(Фрагмент документа)
Лев Аннинский - Красный век. Эпоха и ее поэты. В 2 книгах
Война многое заставит написать заново: мститель с противотанковой гранатой в руке предстанет курносым и синеоким… Скиф, славянин, русский… В ту пору Кедрин целую книгу составит и назовет: «Русские стихи»[43]…
Все предвоенное десятилетие он живет в предчувствии кровавой развязки. Как все его поколение, он мучается мыслью, что они попали в «паузу» Истории, что они — то ли запасный полк, то ли засадный, резервный. Тишина обманчива, незаконна. Как и все, Кедрин ловит первые грозовые раскаты. То ли по стечению обстоятельств, то ли по странной избирательности отпрыск славного рода Руто-Рутенко-Рутницких острее всего реагирует на высокомерие шляхты и яростными стихами приветствует бросок Красной Армии в Польшу в 1939 году: «мы входим без спросу… по праву штыка и приклада, по праву борьбы и труда…»

(Строки данных)

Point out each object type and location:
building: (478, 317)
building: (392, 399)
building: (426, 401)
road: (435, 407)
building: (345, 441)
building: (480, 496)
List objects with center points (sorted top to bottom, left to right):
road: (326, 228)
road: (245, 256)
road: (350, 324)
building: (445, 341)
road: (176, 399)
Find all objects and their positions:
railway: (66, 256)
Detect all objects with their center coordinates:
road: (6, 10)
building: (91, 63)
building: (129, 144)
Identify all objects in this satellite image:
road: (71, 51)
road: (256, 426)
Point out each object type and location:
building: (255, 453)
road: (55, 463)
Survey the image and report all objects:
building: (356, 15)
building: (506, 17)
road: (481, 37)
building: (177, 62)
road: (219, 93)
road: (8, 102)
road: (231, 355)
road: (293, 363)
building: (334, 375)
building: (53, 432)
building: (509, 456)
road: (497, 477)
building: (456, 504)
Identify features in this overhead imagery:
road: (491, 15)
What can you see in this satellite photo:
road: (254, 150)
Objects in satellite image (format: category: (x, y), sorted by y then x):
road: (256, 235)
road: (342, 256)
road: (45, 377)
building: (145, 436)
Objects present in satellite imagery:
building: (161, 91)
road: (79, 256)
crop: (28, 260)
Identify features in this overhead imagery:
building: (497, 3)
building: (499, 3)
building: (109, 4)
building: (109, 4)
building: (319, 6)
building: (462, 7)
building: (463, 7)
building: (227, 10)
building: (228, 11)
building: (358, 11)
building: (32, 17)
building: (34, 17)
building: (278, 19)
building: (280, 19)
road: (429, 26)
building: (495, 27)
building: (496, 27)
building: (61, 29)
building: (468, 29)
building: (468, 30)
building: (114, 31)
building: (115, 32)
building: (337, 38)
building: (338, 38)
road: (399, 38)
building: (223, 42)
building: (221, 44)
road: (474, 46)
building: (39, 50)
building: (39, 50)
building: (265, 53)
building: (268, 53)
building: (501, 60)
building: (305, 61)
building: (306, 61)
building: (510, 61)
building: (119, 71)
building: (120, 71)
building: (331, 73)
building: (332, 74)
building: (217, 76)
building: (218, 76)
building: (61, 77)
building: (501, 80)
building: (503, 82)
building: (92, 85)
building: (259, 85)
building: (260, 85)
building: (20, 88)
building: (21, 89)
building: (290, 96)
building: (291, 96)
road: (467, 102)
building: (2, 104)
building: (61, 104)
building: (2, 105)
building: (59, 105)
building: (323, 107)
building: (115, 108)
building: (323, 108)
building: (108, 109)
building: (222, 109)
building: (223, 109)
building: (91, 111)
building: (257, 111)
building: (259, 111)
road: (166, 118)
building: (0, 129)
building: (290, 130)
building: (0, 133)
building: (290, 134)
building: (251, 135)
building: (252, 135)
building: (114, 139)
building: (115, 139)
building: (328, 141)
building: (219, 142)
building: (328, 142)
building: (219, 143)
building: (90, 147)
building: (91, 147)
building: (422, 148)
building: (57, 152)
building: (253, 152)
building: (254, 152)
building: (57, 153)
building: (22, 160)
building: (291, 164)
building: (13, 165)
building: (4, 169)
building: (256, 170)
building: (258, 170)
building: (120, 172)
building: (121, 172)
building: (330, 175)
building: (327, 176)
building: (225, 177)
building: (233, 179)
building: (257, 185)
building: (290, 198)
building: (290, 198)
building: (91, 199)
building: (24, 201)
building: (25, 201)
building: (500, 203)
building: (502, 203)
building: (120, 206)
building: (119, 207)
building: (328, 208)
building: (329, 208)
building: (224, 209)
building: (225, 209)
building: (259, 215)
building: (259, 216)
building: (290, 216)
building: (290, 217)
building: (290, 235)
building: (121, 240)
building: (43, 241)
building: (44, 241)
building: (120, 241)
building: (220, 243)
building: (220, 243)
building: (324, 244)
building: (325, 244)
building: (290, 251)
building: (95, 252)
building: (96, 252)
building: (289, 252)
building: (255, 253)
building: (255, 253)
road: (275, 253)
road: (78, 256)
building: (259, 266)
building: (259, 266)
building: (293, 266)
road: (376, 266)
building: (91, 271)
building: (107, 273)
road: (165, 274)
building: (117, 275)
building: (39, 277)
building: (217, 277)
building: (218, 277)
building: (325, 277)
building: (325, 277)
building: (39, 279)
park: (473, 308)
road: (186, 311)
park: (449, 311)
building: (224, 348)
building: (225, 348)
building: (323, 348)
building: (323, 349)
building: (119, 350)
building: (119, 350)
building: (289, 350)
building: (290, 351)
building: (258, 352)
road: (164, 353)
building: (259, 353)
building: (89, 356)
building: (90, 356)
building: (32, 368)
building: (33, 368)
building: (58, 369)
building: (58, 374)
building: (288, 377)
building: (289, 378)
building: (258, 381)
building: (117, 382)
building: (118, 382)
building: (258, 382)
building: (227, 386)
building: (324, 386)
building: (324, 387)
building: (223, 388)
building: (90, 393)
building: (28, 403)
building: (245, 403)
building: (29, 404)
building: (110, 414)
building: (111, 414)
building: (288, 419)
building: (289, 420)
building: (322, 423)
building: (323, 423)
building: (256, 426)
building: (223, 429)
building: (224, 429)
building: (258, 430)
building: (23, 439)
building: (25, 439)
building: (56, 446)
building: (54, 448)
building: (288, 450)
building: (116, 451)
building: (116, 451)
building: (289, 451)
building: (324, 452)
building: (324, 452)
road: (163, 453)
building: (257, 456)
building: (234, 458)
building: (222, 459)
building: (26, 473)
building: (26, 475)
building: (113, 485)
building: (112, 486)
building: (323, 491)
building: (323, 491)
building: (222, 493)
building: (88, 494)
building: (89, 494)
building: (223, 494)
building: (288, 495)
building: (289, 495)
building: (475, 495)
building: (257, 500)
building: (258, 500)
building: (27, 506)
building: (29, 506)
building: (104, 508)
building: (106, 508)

(Цель задания 1) В стихах, цитируемых во фрагменте о Кедрине, «мы входим» по праву нескольких вещей. Перечислите их все.
(Цель задания 2) Выпишите без изменений строки записей от самой первой до строки с «building: (334, 375)» включительно.

(Разбор ответа 1) штыка, приклада, борьбы, труда

(Разбор ответа 2)
Point out each object type and location:
building: (478, 317)
building: (392, 399)
building: (426, 401)
road: (435, 407)
building: (345, 441)
building: (480, 496)
List objects with center points (sorted top to bottom, left to right):
road: (326, 228)
road: (245, 256)
road: (350, 324)
building: (445, 341)
road: (176, 399)
Find all objects and their positions:
railway: (66, 256)
Detect all objects with their center coordinates:
road: (6, 10)
building: (91, 63)
building: (129, 144)
Identify all objects in this satellite image:
road: (71, 51)
road: (256, 426)
Point out each object type and location:
building: (255, 453)
road: (55, 463)
Survey the image and report all objects:
building: (356, 15)
building: (506, 17)
road: (481, 37)
building: (177, 62)
road: (219, 93)
road: (8, 102)
road: (231, 355)
road: (293, 363)
building: (334, 375)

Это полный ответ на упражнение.